Kamis, 04 Februari 2010

Balada Sandal Pak Supri

Sudah tiga pekan ini Pak Supri rajin  sholat di masjid. Istrinya pun sampai dibuat bingung. Sebab tak biasanya sang suami begitu rajin menantikan  saat  azan Magrib berkumandang. Gema Azan yang bersahutan merajuknya untuk segera berwudhu dan melangkahkan kaki ke masjid. Setahu istrinya, biasanya Pak Supri paling malas ke masjid. Ia lebih suka menonton tivi. Pagi, siang, sore, matanya setia menatap layar kaca. Dari iklan sampai sinetron, ia menonton terus. Sepanjang waktu menonton itu hanya diselingi dengan kegiatan makan atau ke luar rumah sebentar, sekedar kongkow dengan bapak-bapak di gardu ujung gang. Lalu ia masuk lagi ke dalam rumah dan kembali bersetia duduk di kursi khusus dan menghadap televisi. Semula istri pak Supri sempat hendak mencarikan seorang psikolog untuk mengobati  kecanduan suaminya akan televisi. Namun hingga kini tak pernah kesampaian.

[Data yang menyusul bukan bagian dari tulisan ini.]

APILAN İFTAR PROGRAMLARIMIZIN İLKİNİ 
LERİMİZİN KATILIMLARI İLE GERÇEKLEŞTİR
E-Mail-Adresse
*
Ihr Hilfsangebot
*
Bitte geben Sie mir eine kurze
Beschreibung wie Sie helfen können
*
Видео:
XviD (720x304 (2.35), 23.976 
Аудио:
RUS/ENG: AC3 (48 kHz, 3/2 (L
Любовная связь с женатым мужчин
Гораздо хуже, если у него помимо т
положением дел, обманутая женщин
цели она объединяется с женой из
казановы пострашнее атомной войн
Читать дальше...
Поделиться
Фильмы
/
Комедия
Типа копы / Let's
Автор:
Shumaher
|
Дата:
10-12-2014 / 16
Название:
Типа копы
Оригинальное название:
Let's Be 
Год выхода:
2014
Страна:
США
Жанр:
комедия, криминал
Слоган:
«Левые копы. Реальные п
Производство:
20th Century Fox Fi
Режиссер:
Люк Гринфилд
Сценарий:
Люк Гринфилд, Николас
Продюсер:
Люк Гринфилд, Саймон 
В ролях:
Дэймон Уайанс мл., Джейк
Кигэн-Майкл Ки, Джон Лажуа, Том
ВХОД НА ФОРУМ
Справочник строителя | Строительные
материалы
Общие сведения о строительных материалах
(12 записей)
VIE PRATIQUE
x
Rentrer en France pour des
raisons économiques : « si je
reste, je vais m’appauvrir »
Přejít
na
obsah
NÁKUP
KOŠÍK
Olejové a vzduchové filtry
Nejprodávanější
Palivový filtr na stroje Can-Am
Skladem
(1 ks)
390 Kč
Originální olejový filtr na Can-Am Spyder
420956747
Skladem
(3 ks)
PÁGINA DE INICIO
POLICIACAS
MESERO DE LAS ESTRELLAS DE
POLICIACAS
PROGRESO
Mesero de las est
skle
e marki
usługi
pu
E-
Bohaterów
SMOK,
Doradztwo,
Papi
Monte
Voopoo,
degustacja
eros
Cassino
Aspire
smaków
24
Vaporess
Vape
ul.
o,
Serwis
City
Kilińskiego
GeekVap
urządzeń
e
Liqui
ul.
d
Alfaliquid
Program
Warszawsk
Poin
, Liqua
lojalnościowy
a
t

Sebelumnya, setiap hari kegiatan Pak Supri sangat terjadwal rapi. Rapi dalam pengertian: Shubuh terlewati, ia tetap mendengkur, meski kalimat  “Assholaaatu khoirumminannauum” memanggil manggilnya lewat masjid di seberang gang rumahnya. Ia baru bangun tidur pukul sembilan atau  sepuluh,  saat  tukang sayur berhenti di depan rumah tetangga sebelah dan ibu-ibu berkerumun di gerobaknya. Ia menyeruput kopi yang sudah dingin, karena dihidangkan oleh istrinya sebelum  berangkat mengajar jam setengah tujuh pagi. Seusai minum kopi dan menghisap rokoknya, ia segera mandi dan berangkat. Itu lah jadwal rutinnya.
Sore, pukul enam atau sekitar Magrib, ia sudah kembali ke rumah. Hal utama yang dilakukannya adalah menonton tivi, sebelum berganti baju. Azan bersahutan di mushalla-mushalla dan masjid-masjid sekitar perumahan sederhana itu. Namun Pak Supri bergeming di depan layar kaca menyaksikan sinetron komedi yang menurut istrinya tak lucu sama sekali. Bagi Pak Supri lucu. Ia bisa terpingkal-pingkal menyaksikan adegan demi adegan. Ia baru akan beranjak dari duduknya saat sepuluh menit lagi menjelang azan Isya. Lalu segera sholat Magrib dengan tanpa memakai kemeja, hanya kaos singlet yang dikenakan sebagai pakaian dalam kemeja kantornya. Kaos itu berkeringat dan baunya tajam ke mana-mana. Berkali kali sang istri menegurnya tentang kebiasaan jelek itu, namun Pak Supri enggan menurutinya. Ia hanya diam dan kembali duduk. Jika tak malas, sholat Isya dilakukannya menjelang tengah malam atau sebelum tidur.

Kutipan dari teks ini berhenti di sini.